# Exercise
State how many lines in the records below include the word "第一京浜". Give nothing but that number.

# Records from a data source
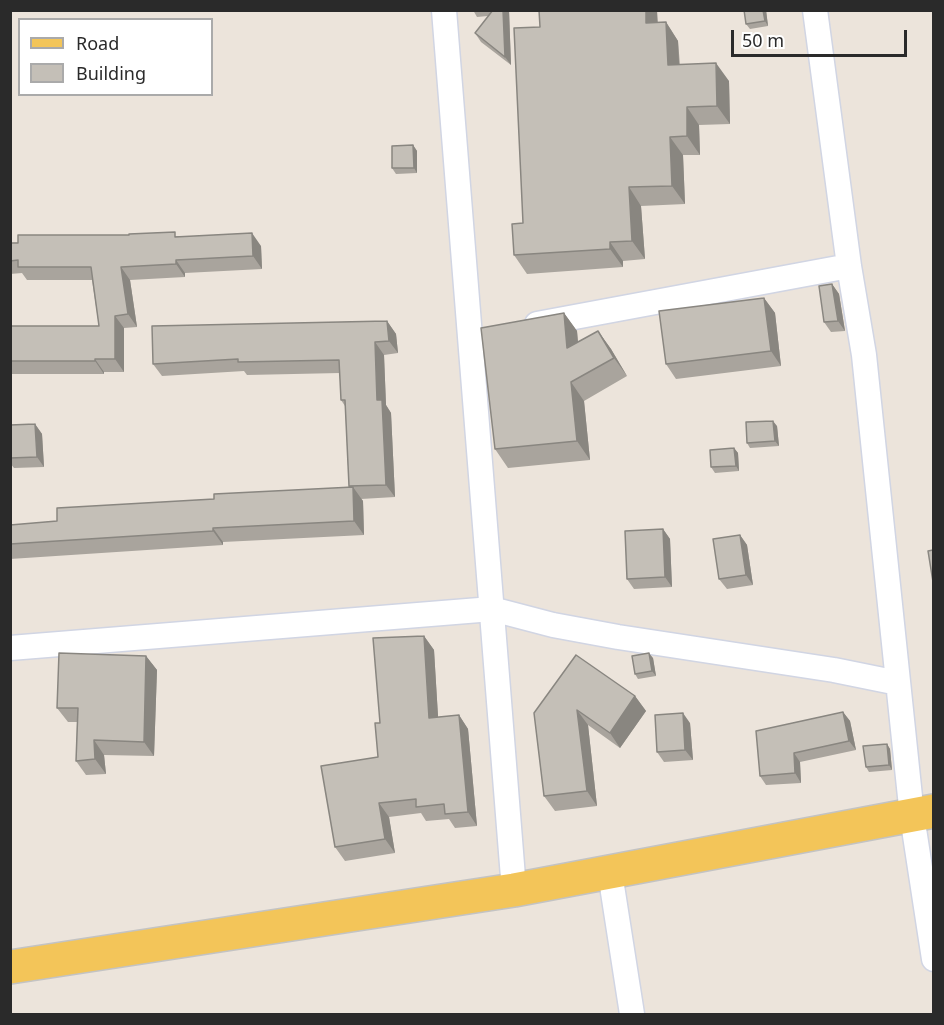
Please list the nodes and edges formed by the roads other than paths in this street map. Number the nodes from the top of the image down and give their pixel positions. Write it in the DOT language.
graph roads {
  1 [pos="444,10"];
  2 [pos="814,10"];
  3 [pos="849,266"];
  4 [pos="493,332"];
  5 [pos="492,609"];
  6 [pos="10,648"];
  7 [pos="898,683"];
  8 [pos="923,813"];
  9 [pos="610,873"];
  10 [pos="514,890"];
  11 [pos="933,959"];
  12 [pos="10,967"];
  13 [pos="632,1014"];
  1 -- 4 [label="street"];
  2 -- 3 [label="street"];
  3 -- 4 [label="street"];
  3 -- 7 [label="street"];
  4 -- 5 [label="street"];
  5 -- 6 [label="street"];
  5 -- 7 [label="street"];
  5 -- 10 [label="street"];
  7 -- 8 [label="street"];
  8 -- 9 [label="main road"];
  8 -- 11 [label="street"];
  9 -- 10 [label="main road"];
  9 -- 13 [label="street"];
  10 -- 12 [label="main road"];
}
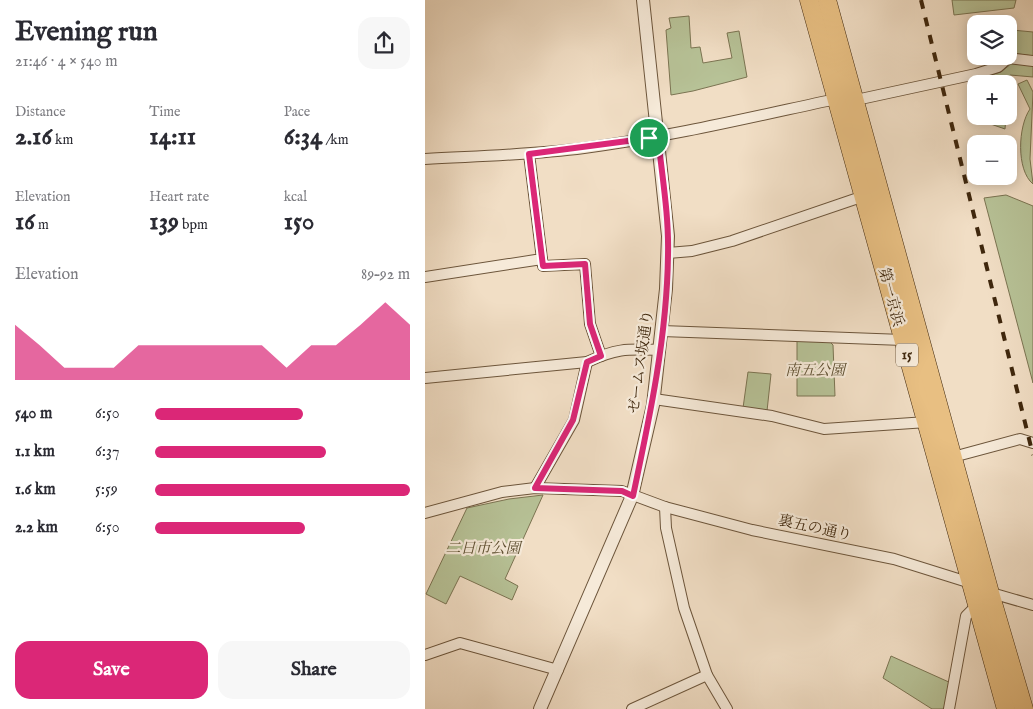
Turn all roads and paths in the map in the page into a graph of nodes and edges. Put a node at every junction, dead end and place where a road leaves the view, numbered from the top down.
1 (643, 0) edge
2 (809, 0) edge
3 (827, 0) edge
4 (1033, 61) edge
5 (836, 99) junction
6 (856, 100) junction
7 (658, 137) junction
8 (529, 154) junction
9 (425, 159) edge
10 (864, 196) junction
11 (668, 253) junction
12 (542, 260) junction
13 (425, 277) edge
14 (662, 332) junction
15 (903, 340) junction
16 (659, 350) junction
17 (601, 356) junction
18 (587, 362) junction
19 (425, 378) edge
20 (654, 399) junction
21 (927, 422) junction
22 (1033, 443) edge
23 (953, 457) junction
24 (535, 488) junction
25 (633, 496) junction
26 (665, 507) junction
27 (425, 513) edge
28 (972, 582) junction
29 (984, 599) junction
30 (1033, 605) edge
31 (425, 655) edge
32 (558, 670) junction
33 (707, 675) junction
34 (540, 709) edge
35 (632, 709) edge
36 (727, 709) edge
37 (949, 709) edge
38 (1006, 709) edge
39 (1024, 709) edge

1 - 7 street, ゼームス坂通り
2 - 5 highway, 第一京浜 / 15
3 - 6 highway, 第一京浜 / 15
4 - 6 street
5 - 7 street
5 - 10 highway, 第一京浜 / 15
6 - 23 highway, 第一京浜 / 15
7 - 8 street
7 - 11 street, ゼームス坂通り
8 - 9 street
8 - 12 street
10 - 11 street
10 - 15 highway, 第一京浜 / 15
11 - 14 street, ゼームス坂通り
12 - 13 street
12 - 17 street
14 - 15 street
14 - 16 street, ゼームス坂通り
15 - 21 highway, 第一京浜 / 15
16 - 17 street
16 - 20 street, ゼームス坂通り
17 - 18 street
18 - 19 street
18 - 24 street
20 - 21 street
20 - 25 street, ゼームス坂通り
21 - 28 highway, 第一京浜 / 15
22 - 23 street
23 - 29 highway, 第一京浜 / 15
24 - 25 street, 裏五の通り
24 - 27 street, 裏五の通り
25 - 26 street, 裏五の通り
25 - 32 street, ゼームス坂通り
26 - 28 street, 裏五の通り
26 - 33 street
28 - 29 highway, 第一京浜 / 15
29 - 30 street
29 - 37 street
29 - 38 highway, 第一京浜 / 15
29 - 39 highway, 第一京浜 / 15
31 - 32 street
32 - 34 street, ゼームス坂通り
33 - 35 street
33 - 36 street

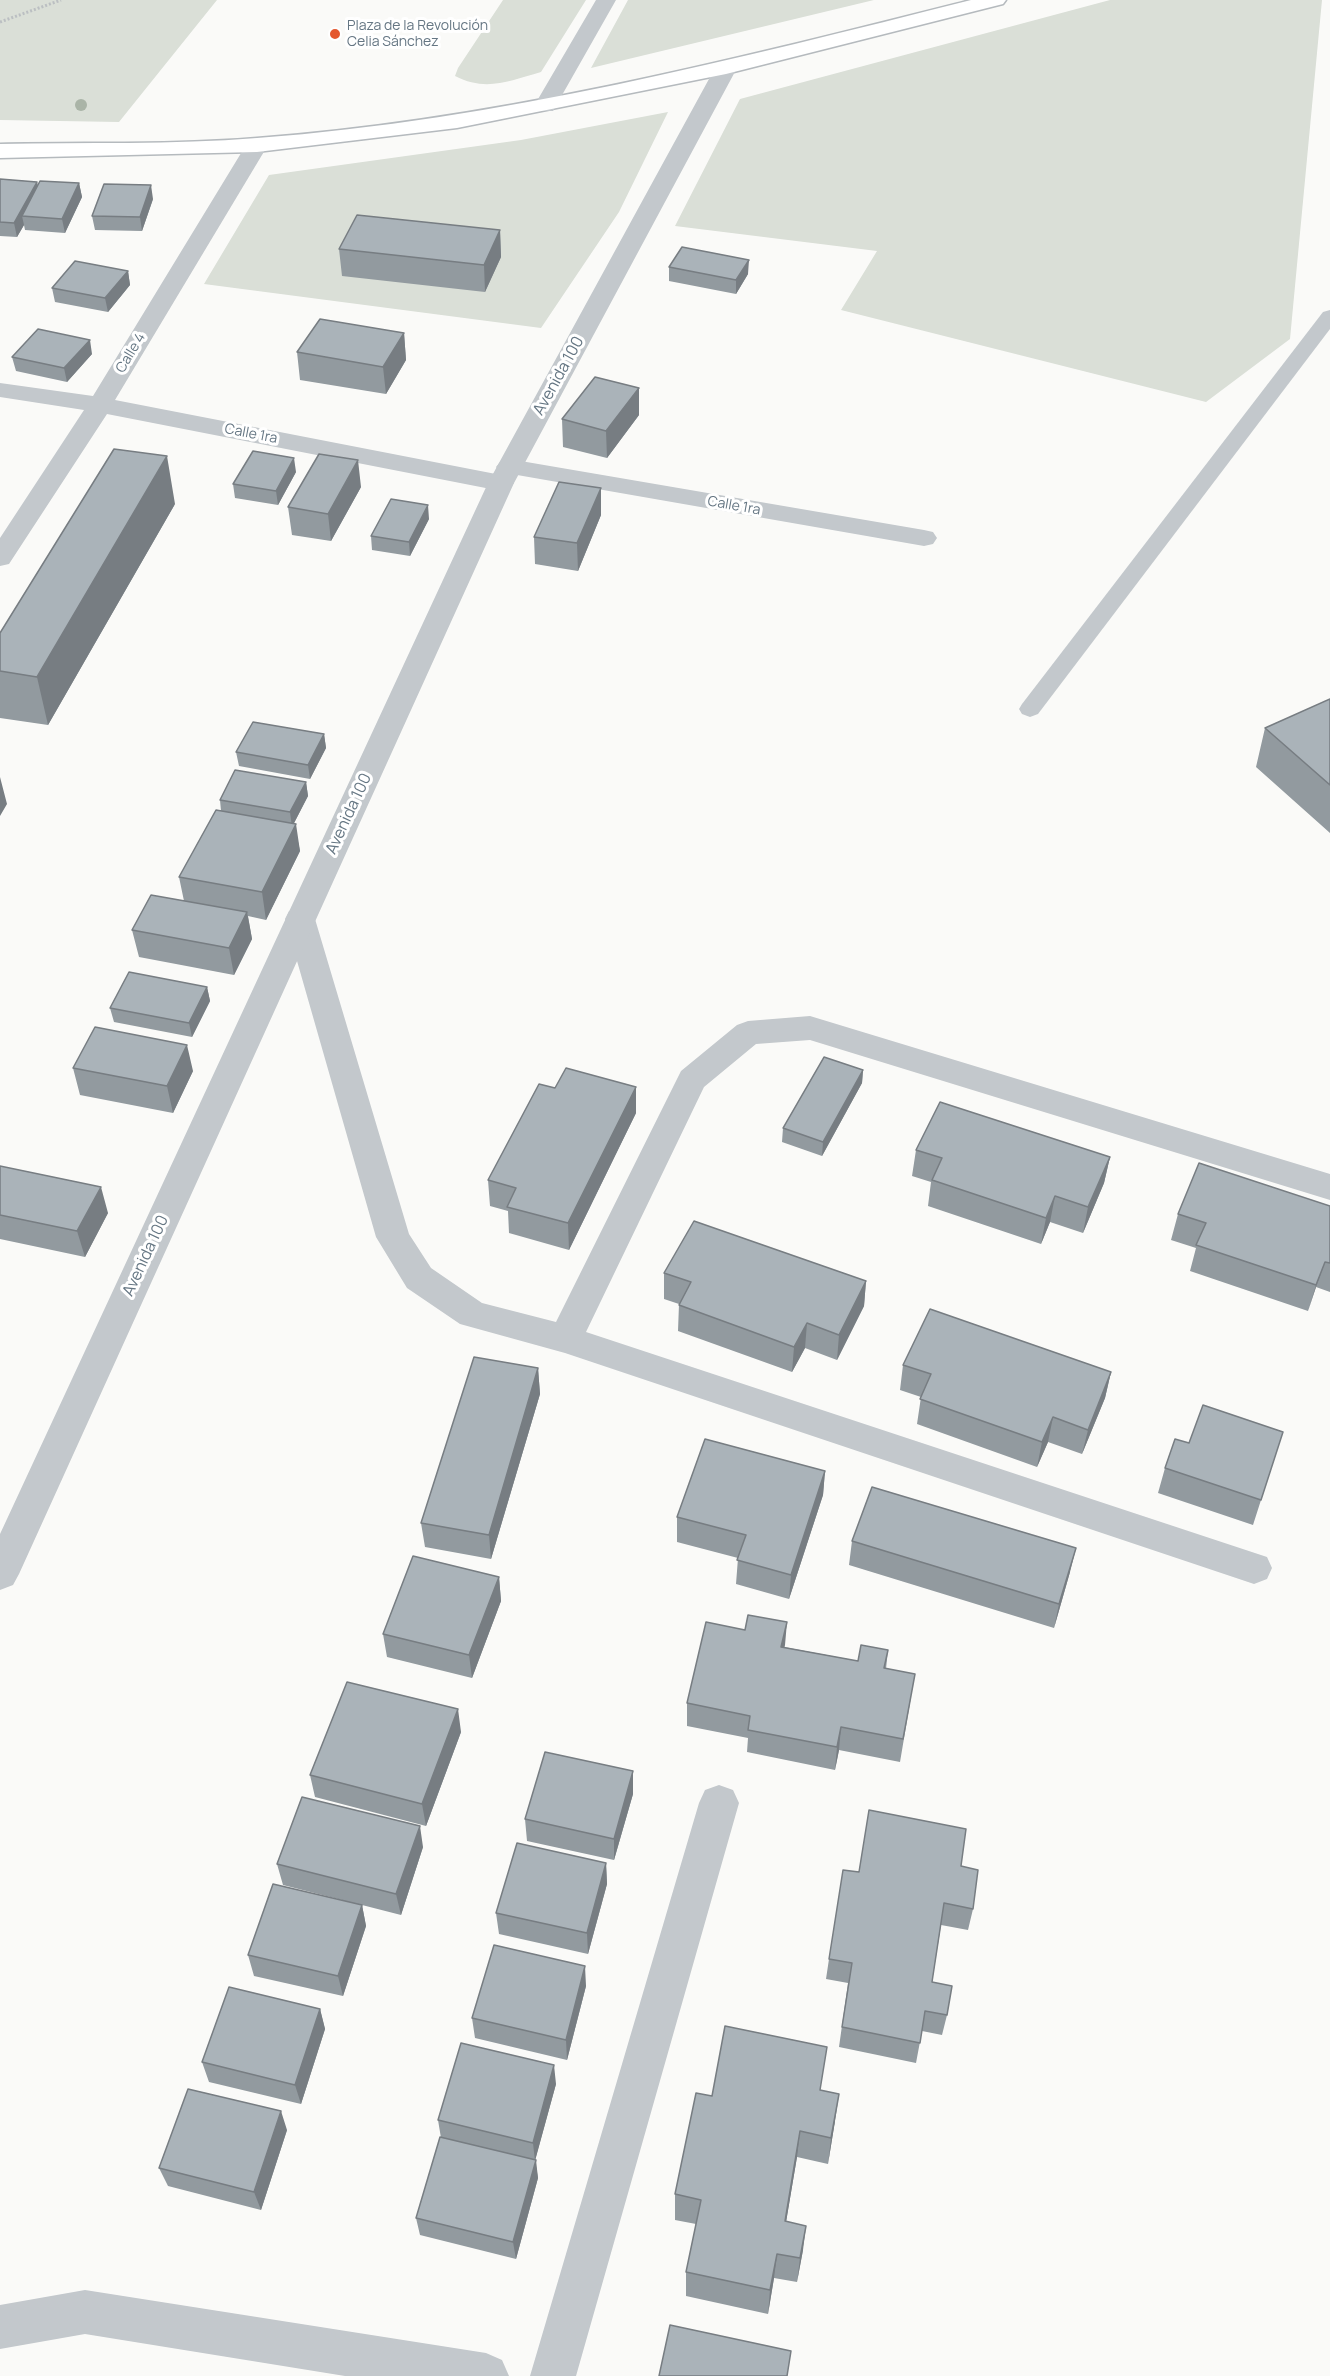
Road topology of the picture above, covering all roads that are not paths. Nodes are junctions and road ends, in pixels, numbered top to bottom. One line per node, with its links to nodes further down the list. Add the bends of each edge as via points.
1 (606, 0): 4 (street)
2 (996, 0): 3 (main road)
3 (726, 68): 4 (main road); 10 (street, Avenida 100)
4 (545, 106): 5 (main road, via 457,121)
5 (257, 145): 6 (main road); 9 (street, Calle 4)
6 (0, 151)
7 (1330, 316): 13 (lane)
8 (0, 390): 9 (street, Calle 1ra)
9 (100, 405): 10 (street, Calle 1ra); 12 (street, Calle 4)
10 (505, 475): 11 (street, Calle 1ra); 14 (street, Avenida 100)
11 (924, 538)
12 (0, 558)
13 (1030, 709)
14 (300, 919): 16 (street, via 393,1237 418,1278 472,1314); 18 (street, Avenida 100)
15 (1330, 1187): 16 (street, via 810,1028 748,1033 692,1079)
16 (565, 1339): 17 (street)
17 (1254, 1568)
18 (0, 1574)
19 (719, 1803): 22 (street)
20 (0, 2327): 21 (street, via 85,2312)
21 (486, 2376)
22 (553, 2376)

# Task solution
11